A hillside overlooking Avalon Harbor in Catalina. (Christina House / For The…)
The tiny jail on Catalina Island is hardly Alcatraz. Just ask Frank Carrillo.
The pro golfer turned jewel thief couldn't believe his luck when he was moved out of his bleak Men's Central Jail cell in downtown L.A. and allowed to do his time on the sunny tourist isle.
But things got even cushier when he met a Los Angeles County sheriff's captain interested in shaving a few strokes off his golf game.
Carrillo said Capt. Jeff Donahue escorted him in a patrol Jeep to a hilltop golf course last summer. There, dressed in his yellow inmate jumpsuit, Carrillo said, he gave the captain pointers on how to improve his swing and reduce a double-digit handicap.
Word of the free lesson, however, ended up being costly for Donahue, who is under investigation for an inappropriate relationship with an inmate. The allegations were detailed in a complaint by one of Donahue's subordinates.
Carrillo, who compared his time in jail for multiple felonies to "hitting the lotto," thought Donahue should be emulated, not investigated.
"He was amazing to me," said Carrillo, who believes the captain benefited from his lesson.
"He kind of has this swing that's old school and risky, but he hits it every time," Carrillo said in a phone interview. "I would probably say he's a 14 or 15 handicap. Not too bad."
Donahue, now on medical leave, headed up the sheriff's Avalon force, which polices Catalina and San Clemente islands and the ocean waters separating them from the mainland. The sheriff's station in Avalon has its own lockup and trusties — well-behaving inmates who get a little extra leeway in exchange for taking care of chores at the site.
Carrillo ended up as a trusty at the island jail after making headlines for stealing a World Series championship ring from a former Dodger at a charity golf event. He eventually pleaded guilty to charges related to a string of golf course thefts involving cash, Rolex watches and other jewelry valued in the tens of thousands of dollars. He was sentenced to two years and has since been released.
The way Carrillo, 41, tells it, his charm, otherwise clean record and good behavior earned him the transfer to Catalina. "It was like camp," he recalled.
Carrillo said word of his history as a pro golfer in Canada quickly got around among station deputies.
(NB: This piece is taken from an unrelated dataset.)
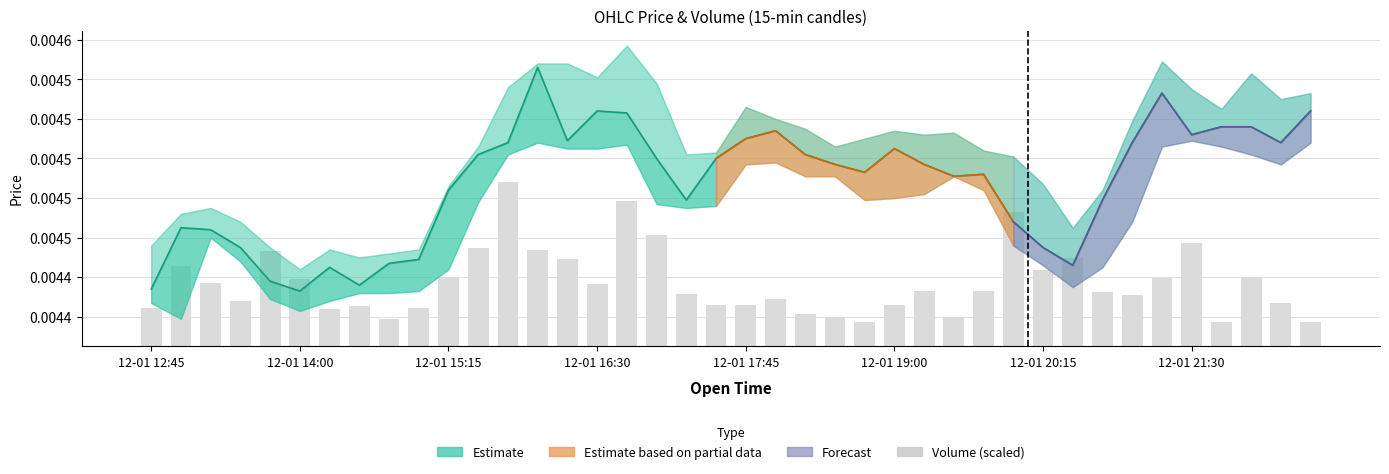

How many values are between 0 and 1?

40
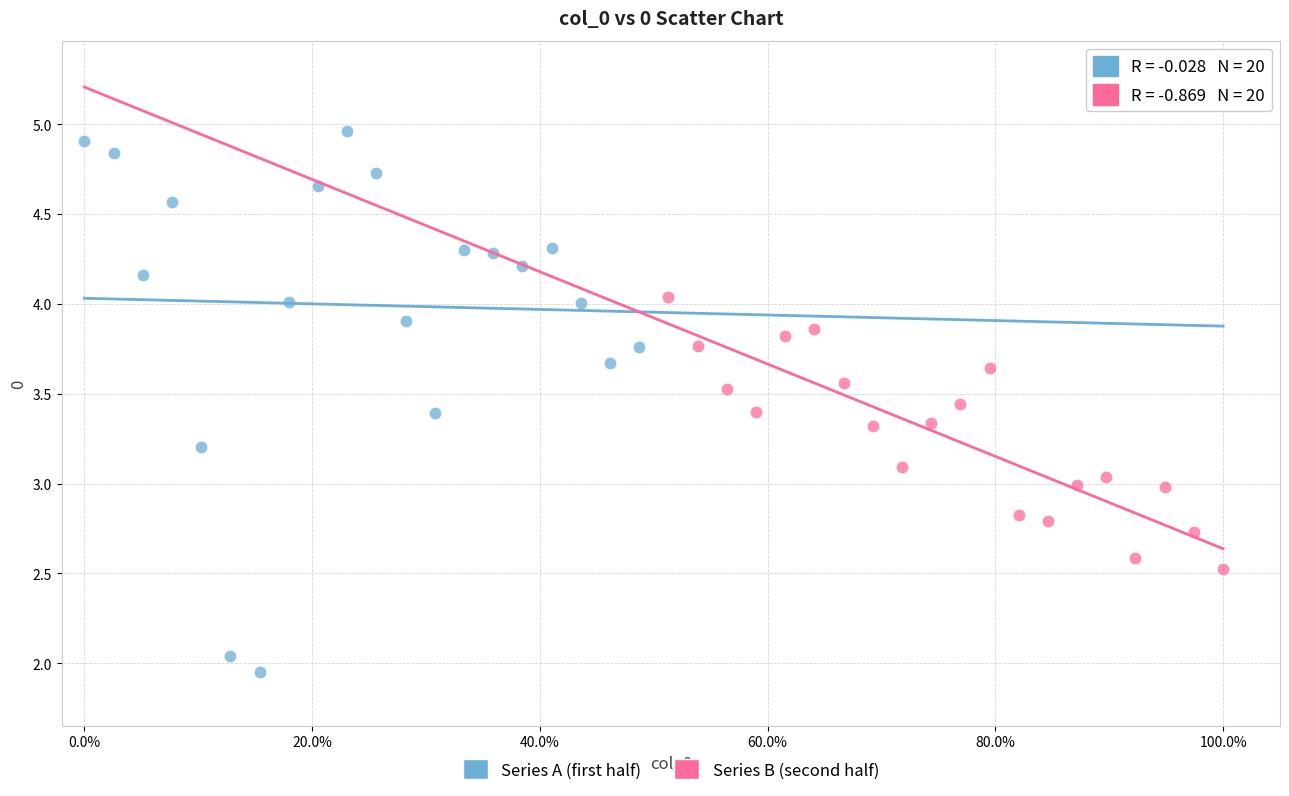

Which series has the widest spread of Y values?

Series A (first half)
After developing a rapport with Donahue, he said, he broached the idea of leaving the station with the captain to play some golf.
"I knew it was a crazy thing to say," Carrillo recalled. "But the first thing he said was, 'Maybe I need a few pointers.' "
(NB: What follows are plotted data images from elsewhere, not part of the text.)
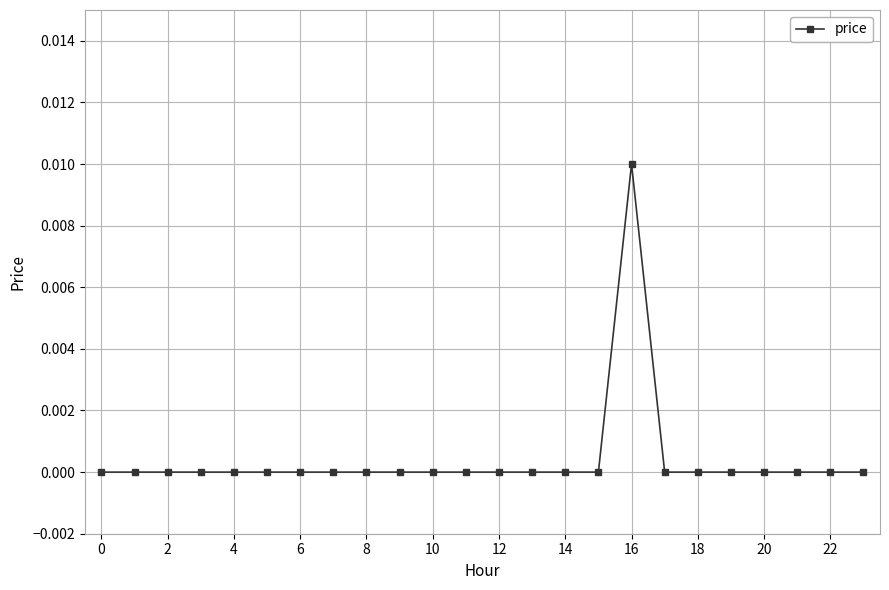

True or false: the data shows 0.0 at 6.

True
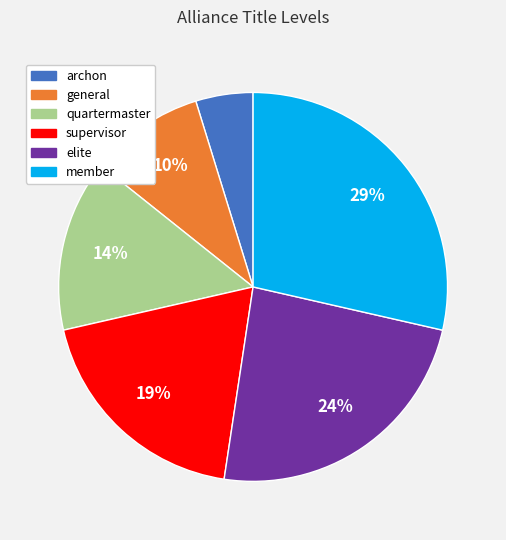

To the nearest percent, what is the average slice percentage?

17%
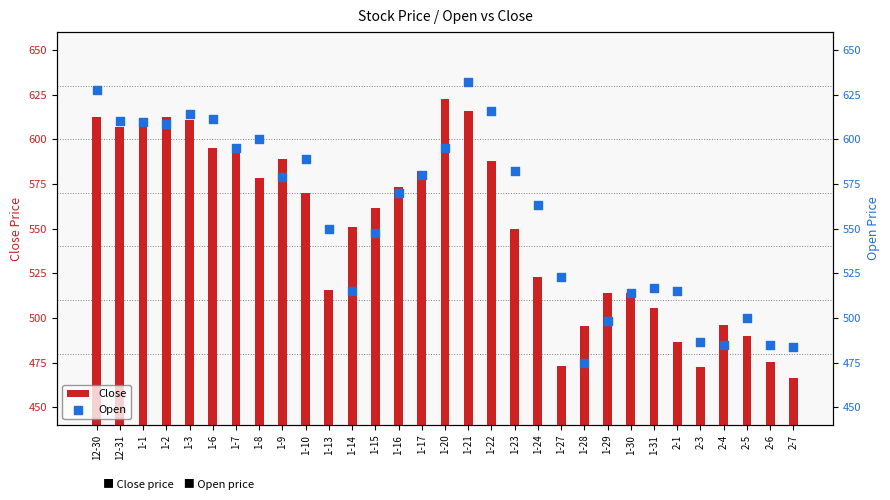

Is the value of Close at 2-4 greater than the value of Open at 1-3?

No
A deputy at the station who filed the claim complaining about the incident said Carrillo was allowed to change into slacks and a polo shirt for the outing. Carrillo recalled staying dressed in his "county yellows" when the two took the short drive to the course, where they hit balls. "They don't really have a driving range. It's a net," he said.
Shortly after the lesson, Carrillo said, Donahue took a golfing trip to Palm Springs. When he returned, he said, the captain raved about how much his swing had improved.
Sheriff's officials are strictly forbidden from fraternizing with inmates. Excursions off site are rarely granted and require special security clearances when they are.
Deputy William Cordero, who filed the claim, said Donahue documented in the jail log that Carrillo never left the station.
The allegations caused a rift at the station, Cordero said. Some deputies had no problem with their boss' actions, but some thought his conduct was illegal, according to the deputy's filing. Cordero said he spoke out about the incident and was harassed by other deputies as a result. He has since been transferred off the island.
In his filing, Cordero also alleges that Donahue told him the golf outing was subsequently cleared by Sheriff Lee Baca, who was on the island in July for a charity event. Carrillo confirmed that account, saying Baca knew him from charity golf tournaments in the past and spoke to him during a tour of the station. The outing came up, Carrillo said, and Baca seemed to approve, characterizing the excursion as "rec time."
Baca's spokesman Steve Whitmore denied Carrillo's recollection.
"They may have said hello, a conversation may have occurred, but Baca never condoned this guy going out and playing golf," Whitmore said. "He would never do that. He would never condone taking a trusty out and having them go play golf."
Times staff writer Andrew Blankstein contributed to this report.